Für die Internet-Ausgabe wurden die gescannten Artikel revidiert, offensichtliche Fehler stillschweigend korrigiert und die Voraussetzungen zur automatischen Verlinkung der Artikel miteinander hergestellt. Einige wenige Artikel, auf die Kahnt mehrfach verwiesen hatte, die jedoch die Aufnahme in seine Ausgabe nicht geschafft hatten, wurden aus dem „transpress Lexikon Numismatik“ nachgetragen, darunter „Marke“ und „Orden“. Kahnts Abbildungen wurden weitgehend übernommen, doch es ist geplant, die aus dem PDF ausgeschnittenen Bilder soweit möglich durch eigene, technisch bessere und scalierbare nach und nach zu ersetzen.
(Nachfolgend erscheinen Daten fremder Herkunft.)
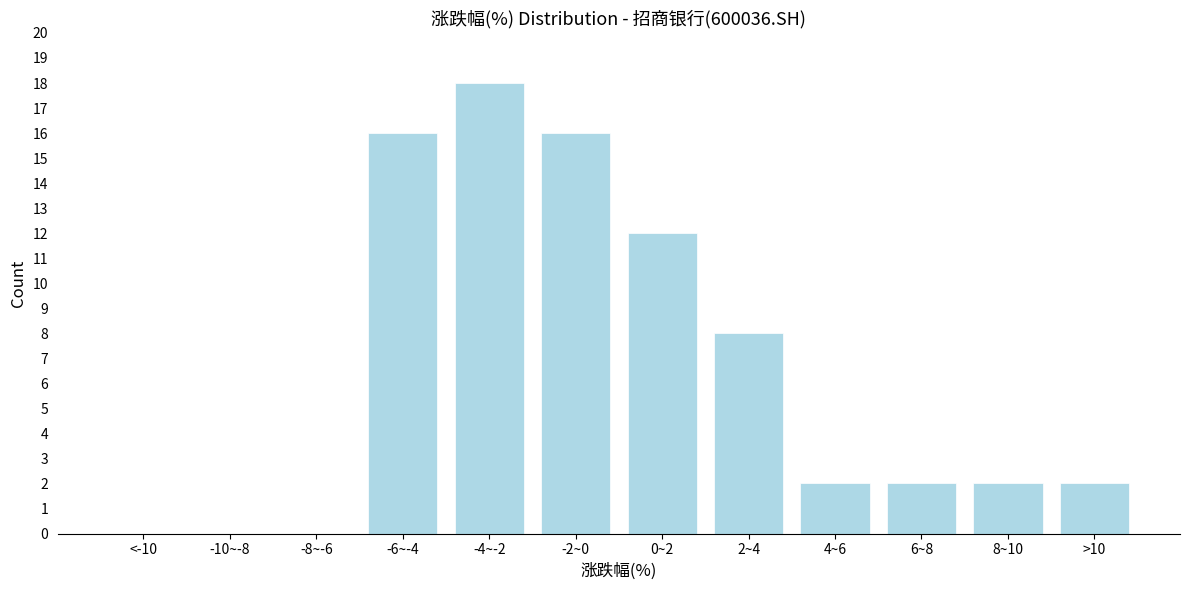

Reading left to right, extract all data points from this chart.

<-10=0	-10~-8=0	-8~-6=0	-6~-4=16	-4~-2=18	-2~0=16	0~2=12	2~4=8	4~6=2	6~8=2	8~10=2	>10=2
Die Münzgalerie ist offen für Veränderungen und Ergänzungen an diesem Lexikon und zu unseren Fachbeiträgen und würde sich über Anregungen seitens der Benutzer sehr freuen. Bitte scheuen Sie sich nicht, uns anzusprechen, wenn Sie Lust verspüren, an der Weiterentwicklung unseres numismatischen Angebots teilzunehmen.


Unser Artikel des Tages:

Dupré

Dupré: 1. Augustin (1748 –1833). Französischer Münzstempelschneider und Medailleur, zuerst Waffenschmied, danach Ausbildung als Ziseleur und Bildhauer in Saint-Etienne; etwa 1768 Übersiedlung nach Paris, Anstellung an der Pariser Münze, 1791 bis 1803 Graveur général des monnaies de France. D. hat neben zahlreichen Münzstempeln (u. a. für das 5-Francs-Stück von 1795 mit dem bekannt gewordenen Rs.-Bild „Herkules-Gruppe“) ein bedeutendes Medaillenwerk hinterlassen, das besonders Personen und Ereignisse der Zeit Ludwigs (Louis) XVI. und der Französischen Revolution gewidmet ist, z. B. Libertas americana (1783), Benjamin Franklin (1784), Annahme der französischen Verfassung (1791), Wiedergeburt Frankreichs (1793), Triumph der Verfassung (1794), Antoine-Laurent Lavoisier (1802), Errichtung des Denkmals der Jungfrau von Orleans (1803). Signatur DUPRÉ.
2. Guillaume (um 1576 –1643). Französischer Bildhauer, Medailleur und Edelsteinschneider, von Heinrich IV. im Jahr 1597 zum „commissaire général de monnaies de France“ ernannt. Seine Medaillen sind in künstlerischer Hinsicht den besten Arbeiten der italienischen Renaissance ebenbürtig. Dupré schuf u. a. Bildnismedaillen (Gußmedaillen) von Heinrich IV. mit Gabrielle d’Estreés (1597), Heinrich IV. mit seiner zweiten Gemahlin Maria Medici (1601, 1603), Ludwig XIII. von Frankreich (1610), Ludwig XIII. mit seiner Gemahlin Anna, Infantin von Spanien (1620), ferner zahlreiche Prägemedaillen. Signatur: G. DVPRE.